Starting with the line that contains "photomicrograph of skin" and stopping after the line that contains "cytoplasmic/membranous positivity for", copy the entries below exactly. Include nothing else.

Collection entries:
++++

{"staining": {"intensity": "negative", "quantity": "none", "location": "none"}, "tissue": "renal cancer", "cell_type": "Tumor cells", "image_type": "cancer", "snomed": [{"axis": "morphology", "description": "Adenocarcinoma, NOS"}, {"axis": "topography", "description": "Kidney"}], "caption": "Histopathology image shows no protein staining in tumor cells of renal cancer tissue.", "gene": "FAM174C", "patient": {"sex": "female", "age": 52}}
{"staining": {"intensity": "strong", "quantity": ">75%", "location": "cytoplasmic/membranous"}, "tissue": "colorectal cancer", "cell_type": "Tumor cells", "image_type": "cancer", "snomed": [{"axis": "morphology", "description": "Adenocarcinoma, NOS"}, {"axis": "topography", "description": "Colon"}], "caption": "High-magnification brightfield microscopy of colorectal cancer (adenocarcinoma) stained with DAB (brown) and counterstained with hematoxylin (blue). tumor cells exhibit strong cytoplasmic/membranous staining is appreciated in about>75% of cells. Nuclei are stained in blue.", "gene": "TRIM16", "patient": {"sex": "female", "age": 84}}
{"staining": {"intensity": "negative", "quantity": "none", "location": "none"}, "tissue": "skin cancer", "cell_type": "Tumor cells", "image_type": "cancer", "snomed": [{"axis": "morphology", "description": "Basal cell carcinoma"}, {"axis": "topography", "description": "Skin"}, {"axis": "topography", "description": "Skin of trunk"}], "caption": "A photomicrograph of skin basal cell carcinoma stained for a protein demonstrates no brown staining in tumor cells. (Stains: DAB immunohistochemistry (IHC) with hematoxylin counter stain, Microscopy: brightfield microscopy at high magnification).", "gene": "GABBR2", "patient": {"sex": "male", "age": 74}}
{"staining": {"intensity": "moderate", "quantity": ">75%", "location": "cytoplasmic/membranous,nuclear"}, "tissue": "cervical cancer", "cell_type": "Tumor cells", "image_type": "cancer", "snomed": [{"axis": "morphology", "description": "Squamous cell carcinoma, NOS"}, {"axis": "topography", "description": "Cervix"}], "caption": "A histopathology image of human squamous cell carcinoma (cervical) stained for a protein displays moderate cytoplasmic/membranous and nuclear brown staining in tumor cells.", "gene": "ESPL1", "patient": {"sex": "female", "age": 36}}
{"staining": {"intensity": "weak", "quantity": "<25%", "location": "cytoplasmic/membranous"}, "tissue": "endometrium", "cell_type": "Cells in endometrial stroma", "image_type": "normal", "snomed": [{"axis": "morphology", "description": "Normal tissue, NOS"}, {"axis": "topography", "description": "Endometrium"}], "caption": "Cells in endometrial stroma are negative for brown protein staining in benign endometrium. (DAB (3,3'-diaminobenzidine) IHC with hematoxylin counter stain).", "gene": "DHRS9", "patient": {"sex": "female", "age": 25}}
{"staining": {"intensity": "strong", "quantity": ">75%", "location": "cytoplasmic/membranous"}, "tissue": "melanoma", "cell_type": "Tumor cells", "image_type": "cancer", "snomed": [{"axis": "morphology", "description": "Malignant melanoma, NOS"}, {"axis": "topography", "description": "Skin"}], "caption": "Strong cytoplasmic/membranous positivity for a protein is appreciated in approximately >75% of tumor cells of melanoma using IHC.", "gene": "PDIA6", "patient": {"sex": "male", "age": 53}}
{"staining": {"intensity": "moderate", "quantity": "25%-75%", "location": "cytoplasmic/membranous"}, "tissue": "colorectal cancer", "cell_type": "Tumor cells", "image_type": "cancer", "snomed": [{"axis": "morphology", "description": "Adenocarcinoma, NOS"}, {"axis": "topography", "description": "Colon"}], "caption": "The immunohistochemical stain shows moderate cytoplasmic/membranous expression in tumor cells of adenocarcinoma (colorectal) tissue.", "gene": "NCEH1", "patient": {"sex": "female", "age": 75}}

++++

» ANSWER BOX
{"staining": {"intensity": "negative", "quantity": "none", "location": "none"}, "tissue": "skin cancer", "cell_type": "Tumor cells", "image_type": "cancer", "snomed": [{"axis": "morphology", "description": "Basal cell carcinoma"}, {"axis": "topography", "description": "Skin"}, {"axis": "topography", "description": "Skin of trunk"}], "caption": "A photomicrograph of skin basal cell carcinoma stained for a protein demonstrates no brown staining in tumor cells. (Stains: DAB immunohistochemistry (IHC) with hematoxylin counter stain, Microscopy: brightfield microscopy at high magnification).", "gene": "GABBR2", "patient": {"sex": "male", "age": 74}}
{"staining": {"intensity": "moderate", "quantity": ">75%", "location": "cytoplasmic/membranous,nuclear"}, "tissue": "cervical cancer", "cell_type": "Tumor cells", "image_type": "cancer", "snomed": [{"axis": "morphology", "description": "Squamous cell carcinoma, NOS"}, {"axis": "topography", "description": "Cervix"}], "caption": "A histopathology image of human squamous cell carcinoma (cervical) stained for a protein displays moderate cytoplasmic/membranous and nuclear brown staining in tumor cells.", "gene": "ESPL1", "patient": {"sex": "female", "age": 36}}
{"staining": {"intensity": "weak", "quantity": "<25%", "location": "cytoplasmic/membranous"}, "tissue": "endometrium", "cell_type": "Cells in endometrial stroma", "image_type": "normal", "snomed": [{"axis": "morphology", "description": "Normal tissue, NOS"}, {"axis": "topography", "description": "Endometrium"}], "caption": "Cells in endometrial stroma are negative for brown protein staining in benign endometrium. (DAB (3,3'-diaminobenzidine) IHC with hematoxylin counter stain).", "gene": "DHRS9", "patient": {"sex": "female", "age": 25}}
{"staining": {"intensity": "strong", "quantity": ">75%", "location": "cytoplasmic/membranous"}, "tissue": "melanoma", "cell_type": "Tumor cells", "image_type": "cancer", "snomed": [{"axis": "morphology", "description": "Malignant melanoma, NOS"}, {"axis": "topography", "description": "Skin"}], "caption": "Strong cytoplasmic/membranous positivity for a protein is appreciated in approximately >75% of tumor cells of melanoma using IHC.", "gene": "PDIA6", "patient": {"sex": "male", "age": 53}}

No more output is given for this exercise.